As Trump touts coal, 3 plants close
Fossil fuel generation is being phased out by cheaper natural gas.
NEW YORK — On the same day that President Trump announced the United States’ withdrawal from the Paris climate accord, environmentalists took consolation in the closure of three large coal-fired power plants — often blamed as big contributors to climate change.
The three plants, two in New Jersey and another in Massachusetts, are the latest in a national trend toward phasing out coalfired power plants in the face of tighter regulations and competition from cheap natural gas.
“The timing is kind of ironic. They are closing these plants the same day that Trump is pulling out of Paris. It shows that no matter what the president does, the country is moving towards cleaner sources of energy,” said Jeff Tittel, director of the New Jersey Sierra Club, which was celebrating the closures. “This is the future.”
The New Jersey plants being closed, in Jersey City and near Trenton, are operated by PSEG Power, a subsidiary of Public Service Enterprise Group, the state’s largest energy provider.
The other plant being shut is Brayton Point Power Station in Somerset, the last coal-fired plant in Massachusetts and the largest of its kind in New England.
All three power plants, built in the 1960s, had been the targets of protests and lawsuits, with environmentalists charging that they killed fish and spewed toxins from their looming smokestacks. In the end, industry officials said they had to close because they were no longer economically viable.
“The sustained low prices of natural gas have put economic pressure on these plants for some time. In that context, we could not justify the significant investment required to upgrade these plants to meet the new reliability standards,” Bill Levis, president and chief operating officer of PSEG Power, said when the New Jersey plants’ closing was announced in October.
The utility ran the Hudson Generation Station on a 250-acre site on the Hackensack River in Jersey City and the Mercer Generation Station in Hamilton Township.
On the campaign trail, Trump spoke frequently about his desire to put coal miners back to work and revive a flagging industry.
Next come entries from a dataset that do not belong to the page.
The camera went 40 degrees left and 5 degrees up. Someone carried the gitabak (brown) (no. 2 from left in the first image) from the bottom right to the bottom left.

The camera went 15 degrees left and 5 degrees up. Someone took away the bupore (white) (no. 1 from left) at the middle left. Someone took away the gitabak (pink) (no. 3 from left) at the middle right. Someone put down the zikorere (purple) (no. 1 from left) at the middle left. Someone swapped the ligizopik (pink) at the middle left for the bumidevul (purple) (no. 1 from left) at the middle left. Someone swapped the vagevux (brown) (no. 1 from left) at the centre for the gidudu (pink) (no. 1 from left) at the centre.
However, economists say the coal industry’s decline is the result of irreversible market trends that make natural gas and renewable energy cheaper.
“In blaming environmental regulations under the Obama administration as the sole reason for the recent turmoil in the coal industry, Trump [is] … ignoring fundamental market realities that are buffeting the industry,” the Brookings Institution wrote in a report on coal in December.
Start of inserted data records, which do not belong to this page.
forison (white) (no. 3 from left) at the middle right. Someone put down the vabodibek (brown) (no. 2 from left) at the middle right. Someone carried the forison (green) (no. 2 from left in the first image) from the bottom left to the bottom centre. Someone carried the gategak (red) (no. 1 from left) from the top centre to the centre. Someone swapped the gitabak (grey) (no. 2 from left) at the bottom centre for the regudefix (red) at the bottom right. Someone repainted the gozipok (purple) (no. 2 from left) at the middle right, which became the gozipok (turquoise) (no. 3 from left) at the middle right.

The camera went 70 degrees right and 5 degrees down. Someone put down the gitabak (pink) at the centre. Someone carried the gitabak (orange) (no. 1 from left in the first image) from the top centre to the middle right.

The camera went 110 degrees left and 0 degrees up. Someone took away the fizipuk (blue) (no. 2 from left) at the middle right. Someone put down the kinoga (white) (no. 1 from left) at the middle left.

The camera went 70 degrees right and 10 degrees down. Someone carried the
Natural gas prices hit their lowest levels in nearly 20 years in 2016. And while coal use in the U.S. was down last year, the U.S. Energy Information Administration forecasts a 5% increase in coal production in 2017, mainly due to expanded exports. It also forecast some growth in coal-fired electricity generation that could boost coal production in 2018.
According to a tally kept by the Sierra Club, 253 of the nation’s more than 500 coal plants have closed or are scheduled to close by 2021.